Comparer les recours possibles

Recours Objectif À envisager quand
Révocation de la procuration Empêcher de nouvelles opérations Mandant vivant et procuration encore active
Intervention du notaire Intégrer les mouvements suspects à l’analyse successorale Découverte au moment de la succession
Action civile Obtenir restitution ou réparation Préjudice financier documenté
Plainte pénale Faire examiner un possible abus de confiance Détournement caractérisé ou dissimulation
Avocat en droit des successions Qualifier les faits et organiser la preuve Dossier conflictuel ou montants importants

Prévenir l’abus sans priver un proche d’aide utile

La procuration bancaire reste un outil utile pour accompagner une personne âgée, malade ou empêchée. Le risque ne doit pas conduire à tout bloquer, mais à encadrer.

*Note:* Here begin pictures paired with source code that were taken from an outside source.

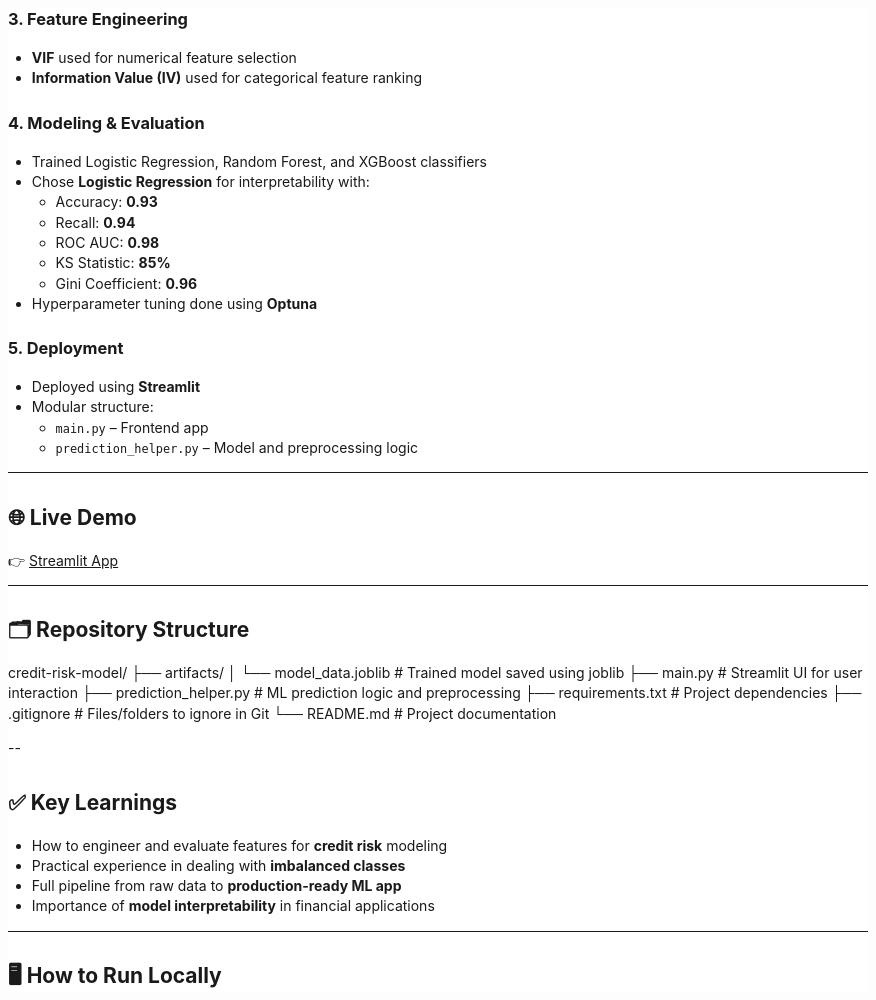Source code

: ### 3. Feature Engineering
- **VIF** used for numerical feature selection
- **Information Value (IV)** used for categorical feature ranking

### 4. Modeling & Evaluation
- Trained Logistic Regression, Random Forest, and XGBoost classifiers
- Chose **Logistic Regression** for interpretability with:
  - Accuracy: **0.93**
  - Recall: **0.94**
  - ROC AUC: **0.98**
  - KS Statistic: **85%**
  - Gini Coefficient: **0.96**
- Hyperparameter tuning done using **Optuna**

### 5. Deployment
- Deployed using **Streamlit**
- Modular structure:
  - `main.py` – Frontend app
  - `prediction_helper.py` – Model and preprocessing logic

---

## 🌐 Live Demo

👉 [Streamlit App](https://bharath2903-credit-risk-model.streamlit.app/)

---

## 🗂️ Repository Structure

credit-risk-model/
├── artifacts/
│   └── model_data.joblib        # Trained model saved using joblib
├── main.py                      # Streamlit UI for user interaction
├── prediction_helper.py         # ML prediction logic and preprocessing
├── requirements.txt             # Project dependencies
├── .gitignore                   # Files/folders to ignore in Git
└── README.md                    # Project documentation

--

## ✅ Key Learnings

- How to engineer and evaluate features for **credit risk** modeling
- Practical experience in dealing with **imbalanced classes**
- Full pipeline from raw data to **production-ready ML app**
- Importance of **model interpretability** in financial applications

---

## 🖥️ How to Run Locally
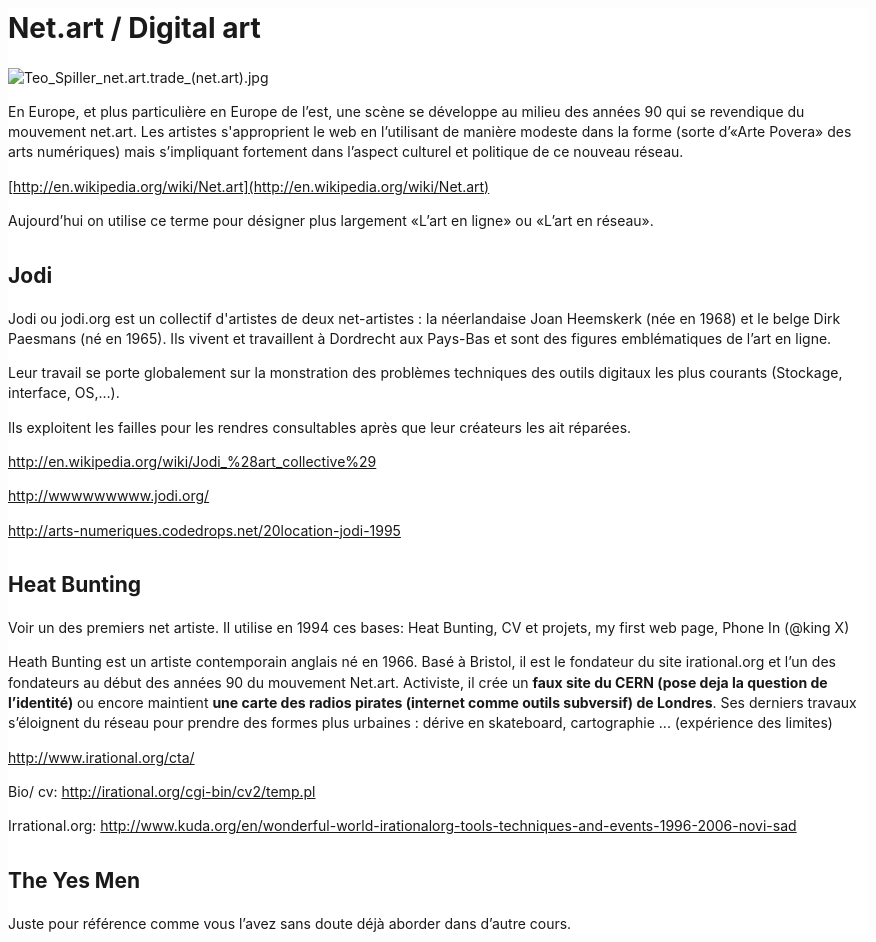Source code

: # Net.art / Digital art



![Teo_Spiller_net.art.trade_(net.art).jpg](../assets/images/netart/Teo_Spiller_net.art.trade_net.art.jpg)

En Europe, et plus particulière en Europe de l’est, une scène se développe au milieu des années 90 qui se revendique du mouvement net.art. Les artistes s'approprient le web en l’utilisant de manière modeste dans la forme (sorte d’«Arte Povera» des arts numériques) mais s’impliquant fortement dans l’aspect culturel et politique de ce nouveau réseau.

[http://en.wikipedia.org/wiki/Net.art](http://en.wikipedia.org/wiki/Net.art)

Aujourd’hui on utilise ce terme pour désigner plus largement «L’art en ligne» ou «L’art en réseau».

## Jodi

Jodi ou jodi.org est un collectif d'artistes de deux net-artistes : la néerlandaise Joan Heemskerk (née en 1968) et le belge Dirk Paesmans (né en 1965). Ils vivent et travaillent à Dordrecht aux Pays-Bas et sont des figures emblématiques de l’art en ligne.

Leur travail se porte globalement sur la monstration des problèmes techniques des outils digitaux les plus courants (Stockage, interface, OS,…).

Ils exploitent les failles pour les rendres consultables après que leur créateurs les ait réparées.

http://en.wikipedia.org/wiki/Jodi_%28art_collective%29

http://wwwwwwwww.jodi.org/

http://arts-numeriques.codedrops.net/20location-jodi-1995

## Heat Bunting

Voir un des premiers net artiste. Il utilise en 1994 ces bases: Heat Bunting, CV et projets, my first web page, Phone In (@king X)

Heath Bunting est un artiste contemporain anglais né en 1966. Basé à Bristol, il est le fondateur du site irational.org et l’un des fondateurs au début des années 90 du mouvement Net.art. Activiste, il crée un **faux site du CERN (pose deja la question de l’identité)** ou encore maintient **une carte des radios pirates (internet comme outils subversif) de Londres**. Ses derniers travaux s’éloignent du réseau pour prendre des formes plus urbaines : dérive en skateboard, cartographie ... (expérience des limites)

http://www.irational.org/cta/

Bio/ cv: http://irational.org/cgi-bin/cv2/temp.pl

Irrational.org: http://www.kuda.org/en/wonderful-world-irationalorg-tools-techniques-and-events-1996-2006-novi-sad

## The Yes Men

Juste pour référence comme vous l’avez sans doute déjà aborder dans d’autre cours.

Une procuration bien rédigée, limitée et contrôlée protège à la fois le mandant, le mandataire de bonne foi et les héritiers.

Il est recommandé de préciser les comptes concernés, les actes autorisés, les plafonds de retrait si possible, et de conserver systématiquement les justificatifs. Le mandataire devrait tenir un tableau simple des dépenses effectuées pour le mandant, avec la date, le montant, l’objet et la pièce correspondante. Cette discipline évite bien des soupçons ultérieurs.

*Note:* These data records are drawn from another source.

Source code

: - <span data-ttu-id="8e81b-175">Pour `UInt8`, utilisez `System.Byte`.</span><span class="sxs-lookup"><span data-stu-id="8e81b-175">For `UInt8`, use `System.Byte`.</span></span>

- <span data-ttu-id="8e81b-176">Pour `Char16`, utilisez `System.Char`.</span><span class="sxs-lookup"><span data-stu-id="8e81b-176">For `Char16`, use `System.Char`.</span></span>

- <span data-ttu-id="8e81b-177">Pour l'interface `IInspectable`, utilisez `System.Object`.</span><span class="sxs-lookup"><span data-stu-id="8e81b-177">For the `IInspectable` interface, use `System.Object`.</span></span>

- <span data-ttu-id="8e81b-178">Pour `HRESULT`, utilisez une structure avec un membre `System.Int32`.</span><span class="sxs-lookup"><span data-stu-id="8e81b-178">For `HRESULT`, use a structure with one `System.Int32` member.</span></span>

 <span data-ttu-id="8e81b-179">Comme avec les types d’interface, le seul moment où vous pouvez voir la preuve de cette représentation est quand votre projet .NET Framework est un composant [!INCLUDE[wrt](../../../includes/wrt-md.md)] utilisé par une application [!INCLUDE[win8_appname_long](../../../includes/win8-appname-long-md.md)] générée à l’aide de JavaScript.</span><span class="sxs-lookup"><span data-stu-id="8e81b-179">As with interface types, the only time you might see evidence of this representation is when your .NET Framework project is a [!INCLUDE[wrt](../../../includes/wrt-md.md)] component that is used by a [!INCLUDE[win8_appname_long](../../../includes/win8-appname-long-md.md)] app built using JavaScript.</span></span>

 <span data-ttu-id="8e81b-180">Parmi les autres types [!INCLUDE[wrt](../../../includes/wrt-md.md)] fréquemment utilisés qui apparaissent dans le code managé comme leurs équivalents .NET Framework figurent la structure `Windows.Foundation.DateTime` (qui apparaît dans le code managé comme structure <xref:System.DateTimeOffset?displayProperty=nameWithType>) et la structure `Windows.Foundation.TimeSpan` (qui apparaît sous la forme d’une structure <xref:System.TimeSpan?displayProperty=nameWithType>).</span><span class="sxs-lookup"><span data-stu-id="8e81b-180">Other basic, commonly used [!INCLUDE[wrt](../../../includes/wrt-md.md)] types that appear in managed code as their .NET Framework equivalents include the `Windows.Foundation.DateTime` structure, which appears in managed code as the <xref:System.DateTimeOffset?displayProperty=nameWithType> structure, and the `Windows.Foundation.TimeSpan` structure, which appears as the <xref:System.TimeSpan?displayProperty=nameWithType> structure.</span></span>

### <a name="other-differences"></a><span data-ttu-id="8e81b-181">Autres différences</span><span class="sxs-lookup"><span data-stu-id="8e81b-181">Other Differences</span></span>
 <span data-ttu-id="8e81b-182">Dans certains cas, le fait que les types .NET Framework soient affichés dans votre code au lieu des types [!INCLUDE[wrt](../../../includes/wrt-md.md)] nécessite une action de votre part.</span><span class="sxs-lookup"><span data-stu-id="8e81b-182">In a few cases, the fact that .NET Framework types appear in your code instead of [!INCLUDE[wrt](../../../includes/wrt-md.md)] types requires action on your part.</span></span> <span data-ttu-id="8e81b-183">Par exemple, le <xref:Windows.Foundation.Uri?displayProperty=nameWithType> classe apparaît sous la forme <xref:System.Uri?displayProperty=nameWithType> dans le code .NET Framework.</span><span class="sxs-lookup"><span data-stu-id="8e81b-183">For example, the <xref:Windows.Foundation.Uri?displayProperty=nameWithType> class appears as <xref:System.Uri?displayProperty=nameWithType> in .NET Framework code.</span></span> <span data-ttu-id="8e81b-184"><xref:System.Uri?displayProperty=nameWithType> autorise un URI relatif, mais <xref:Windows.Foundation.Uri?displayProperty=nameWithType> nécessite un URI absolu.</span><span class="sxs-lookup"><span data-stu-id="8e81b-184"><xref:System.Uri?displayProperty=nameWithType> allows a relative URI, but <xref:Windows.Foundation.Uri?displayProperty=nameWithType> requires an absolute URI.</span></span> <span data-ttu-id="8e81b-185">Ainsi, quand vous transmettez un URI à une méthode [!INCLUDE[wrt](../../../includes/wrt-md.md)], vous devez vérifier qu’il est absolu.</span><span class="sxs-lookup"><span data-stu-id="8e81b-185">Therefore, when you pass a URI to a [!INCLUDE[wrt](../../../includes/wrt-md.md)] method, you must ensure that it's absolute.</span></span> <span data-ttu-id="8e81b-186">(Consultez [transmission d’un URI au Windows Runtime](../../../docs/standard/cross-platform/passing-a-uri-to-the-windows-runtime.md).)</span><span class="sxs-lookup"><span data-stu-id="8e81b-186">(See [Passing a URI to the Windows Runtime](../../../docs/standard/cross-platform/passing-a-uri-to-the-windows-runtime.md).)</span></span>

Dans les familles recomposées ou lorsqu’un seul enfant gère tout, la transparence est essentielle. Un point régulier avec les proches, le notaire ou une personne de confiance peut désamorcer les conflits. Si les relations sont déjà tendues, mieux vaut formaliser davantage les décisions plutôt que compter sur des accords verbaux.

Face à un abus présumé, il faut agir vite mais avec méthode : sécuriser les comptes, rassembler les preuves, éviter les accusations publiques et demander conseil avant toute procédure. Un avocat peut aider à qualifier les faits, choisir entre action civile, démarche successorale ou plainte, et éviter les erreurs qui affaibliraient un dossier pourtant légitime.